(Items stored in a collection)
-----
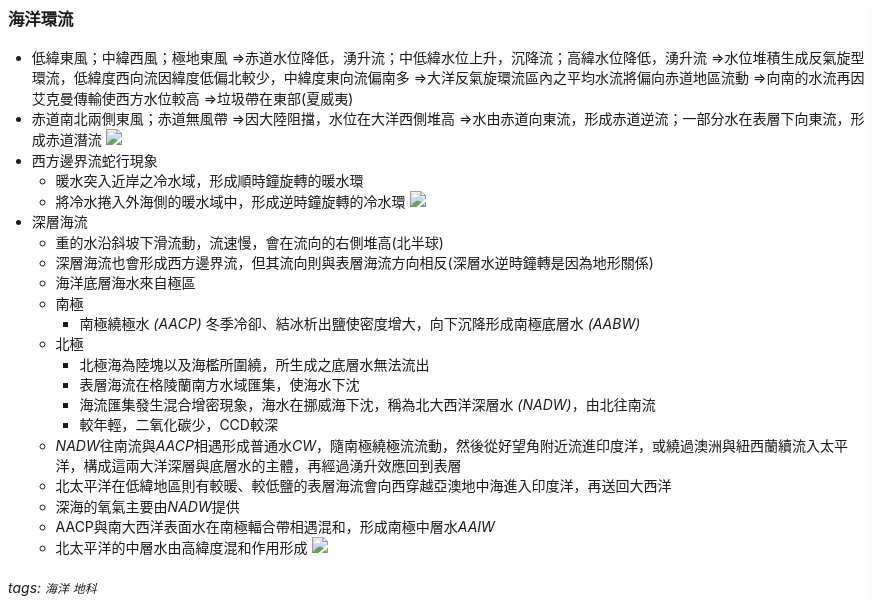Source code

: ### 海洋環流
* 低緯東風；中緯西風；極地東風
  $\Rightarrow$赤道水位降低，湧升流；中低緯水位上升，沉降流；高緯水位降低，湧升流
  $\Rightarrow$水位堆積生成反氣旋型環流，低緯度西向流因緯度低偏北較少，中緯度東向流偏南多
  $\Rightarrow$大洋反氣旋環流區內之平均水流將偏向赤道地區流動
  $\Rightarrow$向南的水流再因艾克曼傳輸使西方水位較高
  $\Rightarrow$垃圾帶在東部(夏威夷)
* 赤道南北兩側東風；赤道無風帶
  $\Rightarrow$因大陸阻擋，水位在大洋西側堆高
  $\Rightarrow$水由赤道向東流，形成赤道逆流；一部分水在表層下向東流，形成赤道潛流
  ![](https://i.imgur.com/WNzKgZU.jpg)
* 西方邊界流蛇行現象
    * 暖水突入近岸之冷水域，形成順時鐘旋轉的暖水環
    * 將冷水捲入外海側的暖水域中，形成逆時鐘旋轉的冷水環
      ![](https://i.imgur.com/TA9Khei.jpg)
* 深層海流
    * 重的水沿斜坡下滑流動，流速慢，會在流向的右側堆高(北半球)
    * 深層海流也會形成西方邊界流，但其流向則與表層海流方向相反(深層水逆時鐘轉是因為地形關係)
    * 海洋底層海水來自極區
    * 南極
        * 南極繞極水 *(AACP)* 冬季冷卻、結冰析出鹽使密度增大，向下沉降形成南極底層水 *(AABW)*
    * 北極
        * 北極海為陸塊以及海檻所圍繞，所生成之底層水無法流出
        * 表層海流在格陵蘭南方水域匯集，使海水下沈
        * 海流匯集發生混合增密現象，海水在挪威海下沈，稱為北大西洋深層水 *(NADW)*，由北往南流
        * 較年輕，二氧化碳少，CCD較深
    * *NADW*往南流與*AACP*相遇形成普通水*CW*，隨南極繞極流流動，然後從好望角附近流進印度洋，或繞過澳洲與紐西蘭續流入太平洋，構成這兩大洋深層與底層水的主體，再經過湧升效應回到表層
    * 北太平洋在低緯地區則有較暖、較低鹽的表層海流會向西穿越亞澳地中海進入印度洋，再送回大西洋
    * 深海的氧氣主要由*NADW*提供
    * AACP與南大西洋表面水在南極輻合帶相遇混和，形成南極中層水*AAIW*
    * 北太平洋的中層水由高緯度混和作用形成
      ![](https://i.imgur.com/EJUprAJ.jpg)


###### tags: `海洋` `地科`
-----
- _WHAT YOU NEED TO DO_
Render the text of the material as a JSON array of strings, one string per line, skipping blank lines and leaving out the pictures.

- _TASK RESPONSE_
[
  "Source code",
  ": ### 海洋環流",
  "* 低緯東風；中緯西風；極地東風",
  "  $\\Rightarrow$赤道水位降低，湧升流；中低緯水位上升，沉降流；高緯水位降低，湧升流",
  "  $\\Rightarrow$水位堆積生成反氣旋型環流，低緯度西向流因緯度低偏北較少，中緯度東向流偏南多",
  "  $\\Rightarrow$大洋反氣旋環流區內之平均水流將偏向赤道地區流動",
  "  $\\Rightarrow$向南的水流再因艾克曼傳輸使西方水位較高",
  "  $\\Rightarrow$垃圾帶在東部(夏威夷)",
  "* 赤道南北兩側東風；赤道無風帶",
  "  $\\Rightarrow$因大陸阻擋，水位在大洋西側堆高",
  "  $\\Rightarrow$水由赤道向東流，形成赤道逆流；一部分水在表層下向東流，形成赤道潛流",
  "  ![](https://i.imgur.com/WNzKgZU.jpg)",
  "* 西方邊界流蛇行現象",
  "    * 暖水突入近岸之冷水域，形成順時鐘旋轉的暖水環",
  "    * 將冷水捲入外海側的暖水域中，形成逆時鐘旋轉的冷水環",
  "      ![](https://i.imgur.com/TA9Khei.jpg)",
  "* 深層海流",
  "    * 重的水沿斜坡下滑流動，流速慢，會在流向的右側堆高(北半球)",
  "    * 深層海流也會形成西方邊界流，但其流向則與表層海流方向相反(深層水逆時鐘轉是因為地形關係)",
  "    * 海洋底層海水來自極區",
  "    * 南極",
  "        * 南極繞極水 *(AACP)* 冬季冷卻、結冰析出鹽使密度增大，向下沉降形成南極底層水 *(AABW)*",
  "    * 北極",
  "        * 北極海為陸塊以及海檻所圍繞，所生成之底層水無法流出",
  "        * 表層海流在格陵蘭南方水域匯集，使海水下沈",
  "        * 海流匯集發生混合增密現象，海水在挪威海下沈，稱為北大西洋深層水 *(NADW)*，由北往南流",
  "        * 較年輕，二氧化碳少，CCD較深",
  "    * *NADW*往南流與*AACP*相遇形成普通水*CW*，隨南極繞極流流動，然後從好望角附近流進印度洋，或繞過澳洲與紐西蘭續流入太平洋，構成這兩大洋深層與底層水的主體，再經過湧升效應回到表層",
  "    * 北太平洋在低緯地區則有較暖、較低鹽的表層海流會向西穿越亞澳地中海進入印度洋，再送回大西洋",
  "    * 深海的氧氣主要由*NADW*提供",
  "    * AACP與南大西洋表面水在南極輻合帶相遇混和，形成南極中層水*AAIW*",
  "    * 北太平洋的中層水由高緯度混和作用形成",
  "      ![](https://i.imgur.com/EJUprAJ.jpg)",
  "###### tags: `海洋` `地科`"
]